Web automation, e.g. AT&T's "Unified Messaging" (voicemail) and downloading all that content. - BALUG-Talk

19 Nov 2024


      Ah, lovely web automation!  :-)
So, lately had a little mini-project to give myself.
AT&T's "Unified Messaging" (voicemail).  Wanted to "cut the cord" -
bye-bye landline - porting ye olde landline # to mobile.
But first, wanted to download all of my content from
AT&T's "Unified Messaging" (voicemail).
AT&T's "Unified Messaging" (UM/um), in addition to ye olde phone DTMF
("Touch Tone") interface to the voicemail, also has web interface.
So, web interface.  Essentially works as web GUI interface to email in
"INBOX", messages are stored in email, and within an email item,
voicemail as .wav attachment, text attachment having transcript as body
- which will generally have empty body if it wasn't able to transcribe
it.  And generally html attachment, an html version of that text
attachment.
And, "of course", Perl also has the lovely WWW::Mechanize.
So ... I got to programming.  mitmproxy was also handy to figure out
some bits going on within the SSL/TLS communications between client
(e.g. web browser) and AT&T server(s).
And got the key bits of that finished up
this past Sunday.  And got 'er all nicely downloaded.
$ um.att.com
um.att.com: Inbox is empty.  Exiting
$
That's what it outputs at the end, when there's nothing left to
download.
It also handles deleting the "email" item (message and related) from the
AT&T "INBOX" once it's successfully downloaded.
$ cd ~/.um.att.com.d/data
$ ls -A1 | sed -e 's/^.*././' | sort | uniq -c | sort -k 1,1bnr -k 2,2
    117 .eml
    117 .wav
    113 .txt
    112 .html
$
Very nicely handles it all.
.eml is the full raw "original" email as AT&T has it in the "INBOX",
.wav files are the raw audio portion thereof,
.txt the text transcript (or no file if that part was empty), and
.html the html equivalent of that text.
Ah, I was wondering about why one less .html than .txt ... peeking
further, the .txt has:
Message too short for transcription
And that original .eml has no html part, and the .wav ... yeah, no words
in that audio.
Alas, I didn't clean out quite all the junk before downloading
everything ... and the slight mismatch makes that bit of
junk pretty easy to spot ... likewise grep on the .txt files is rather
handy.

----------

■ **DIRECTION**:
Continue the forum post about downloading AT&T voicemail through web automation, starting right after its final sentence.

■ **PROVIDED MATERIAL**:
----------

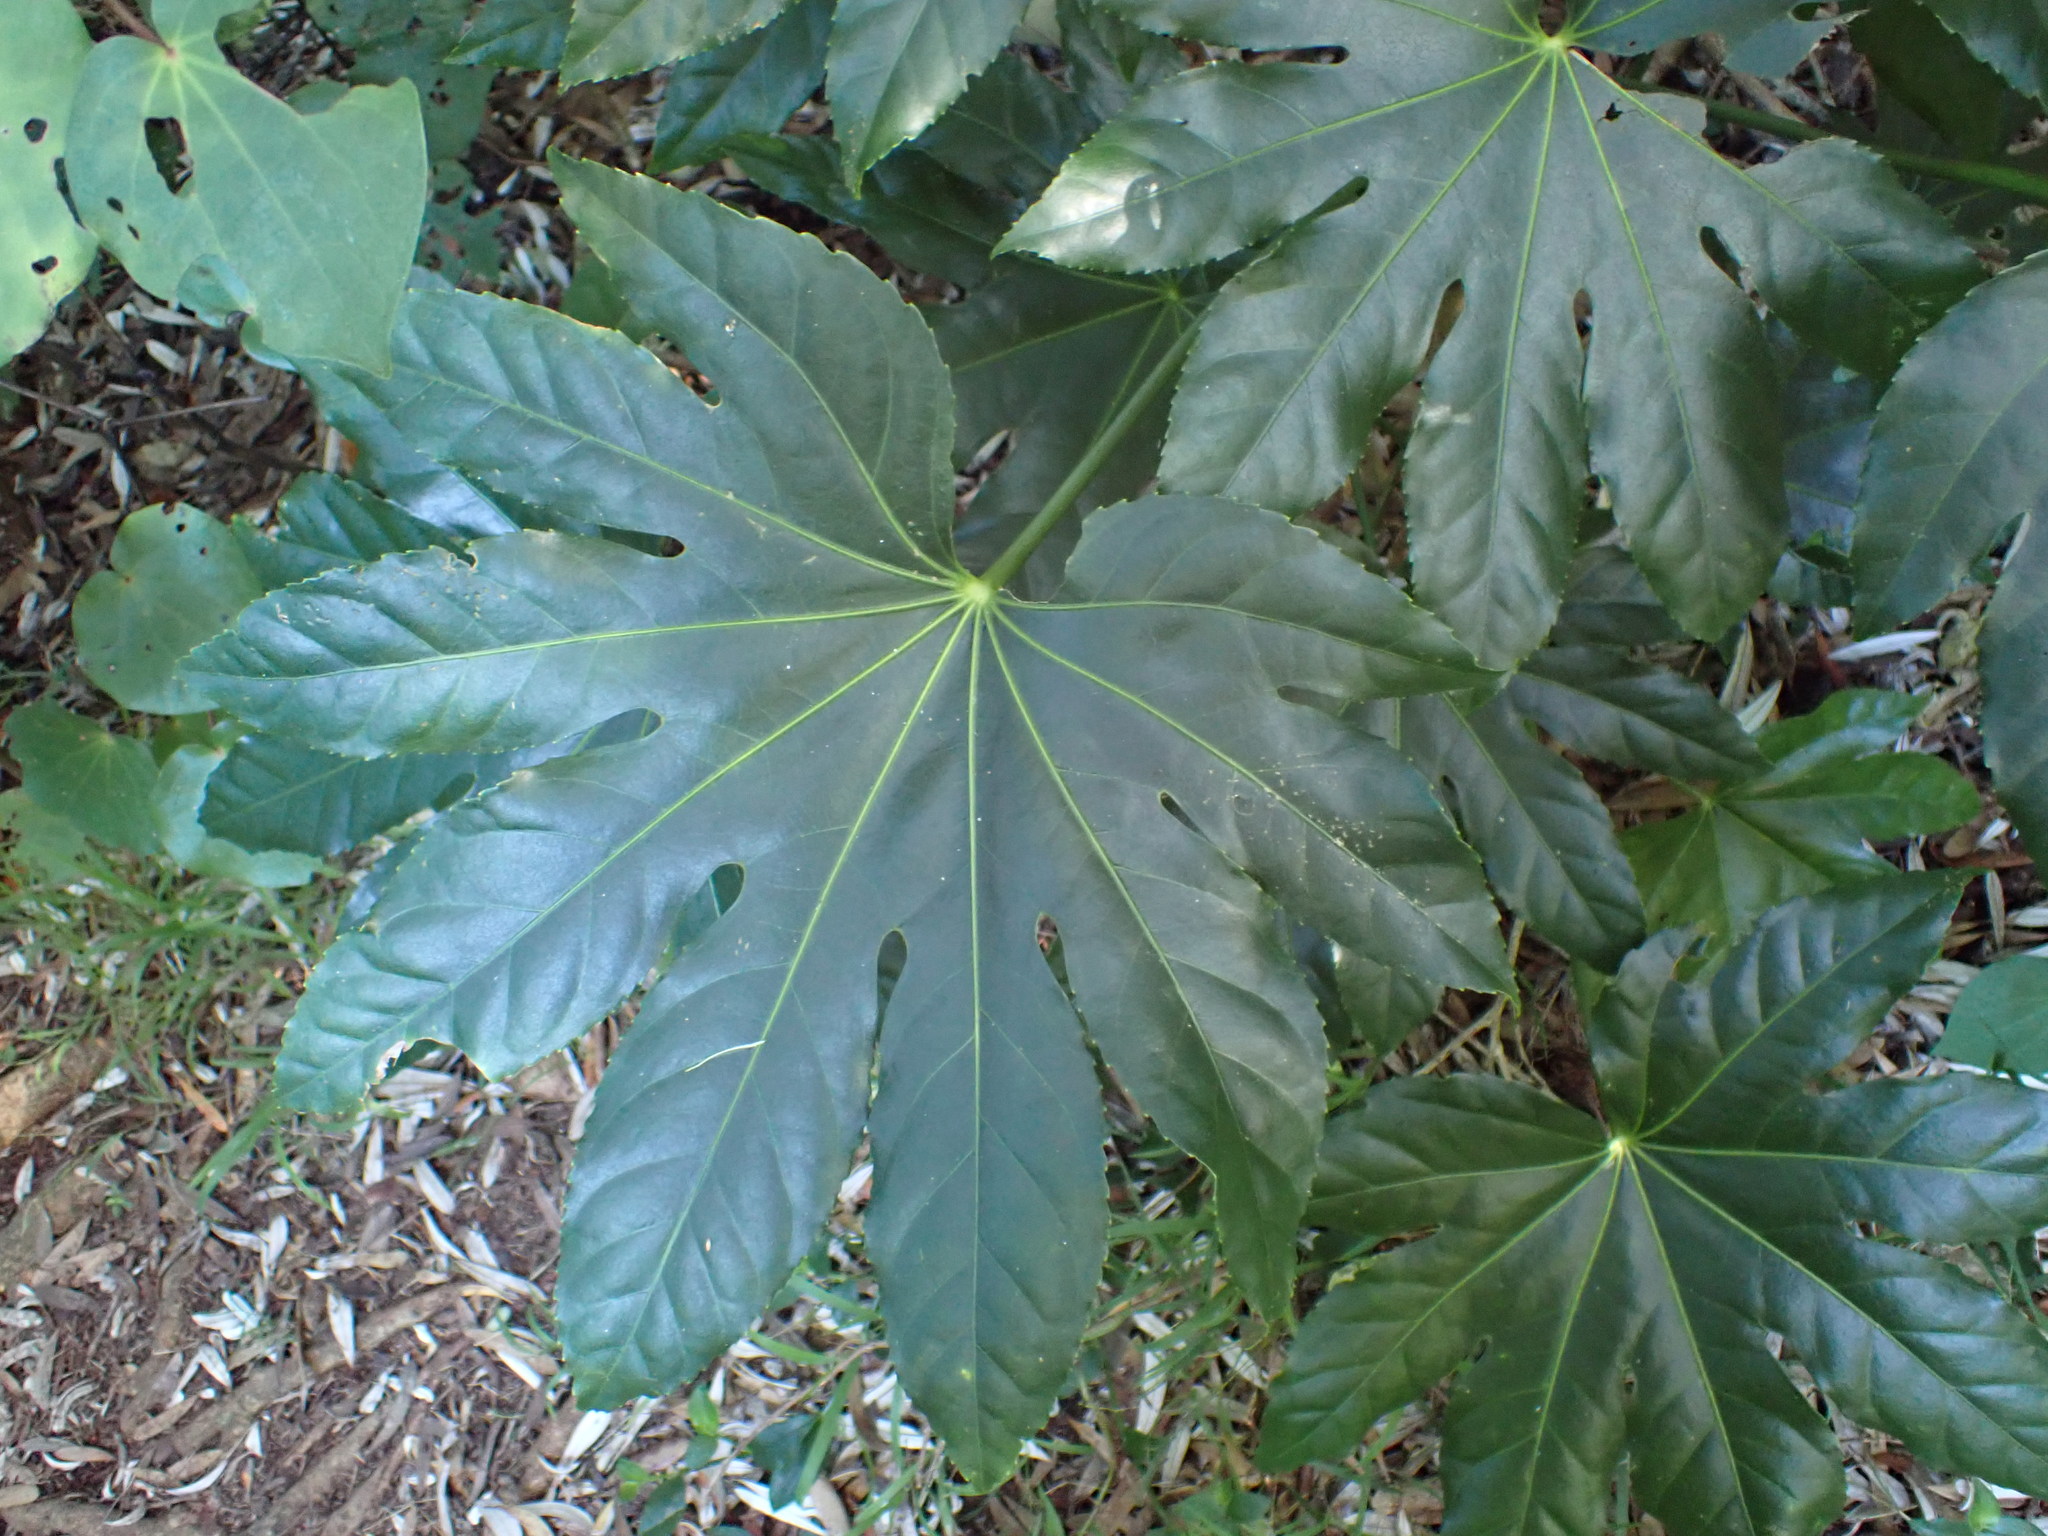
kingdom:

----------

■ **REPLY TO THE EXERCISE**:
So, the file names start with ISO date and time, which is derived from
the Date: header which is timestamp of when the end of the message was
received.  Likewise that same time data is used to set the mtime on the
files.  File names also contain data from Subject: and From: fields,
generally identifying caller name/number, or when not (CNID) identified
otherwise unknown caller / Identity Withheld, e.g.:
... unknown caller ... Identity withheld <unknown_caller...>
https://www.mpaoli.net/~michael/bin/um.att.com
Ah, one of these days I need to tweak Apache configuration so it
"knows", e.g. that file (and that name and location), can be handled
like plain text, not a binary.  Yeah, I know there's a "magic" type
option that can read the files and make intelligent guess on that, but
that's excessive overhead for most cases - so really need to just
configure the exceptions ... down to directory or even per-file basis.
(On my to-do list ... with thousands of other items yet to be done ...
at least maybe when I get around to it).
And ... maybe even others might find it handy, or handy starting point.
Though this one was done almost / mostly as a one-off/one-shot.
Though until the number completes being ported over, very handy to still
check if anything has shown up there, and download it if so.
It might need some adjustments to handle some other email messages.
E.g. the ones from AT&T about the INBOX being nearly full.  And looks
like I probably won't have need for that (nor example data to match it
to and test it on).  And I didn't handle the more general email case
(which I think UM will also accept and have in "INBOX"), as I only ever
used UM for voicemail.